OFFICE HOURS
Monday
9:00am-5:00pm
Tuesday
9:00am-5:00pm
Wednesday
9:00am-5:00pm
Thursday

******

_TO-DO ITEM:_
Reproduce every line of the rows above with no changes to wording, spacing, or order.

_EXERCISE RESPONSE:_
OFFICE HOURS
Monday
9:00am-5:00pm
Tuesday
9:00am-5:00pm
Wednesday
9:00am-5:00pm
Thursday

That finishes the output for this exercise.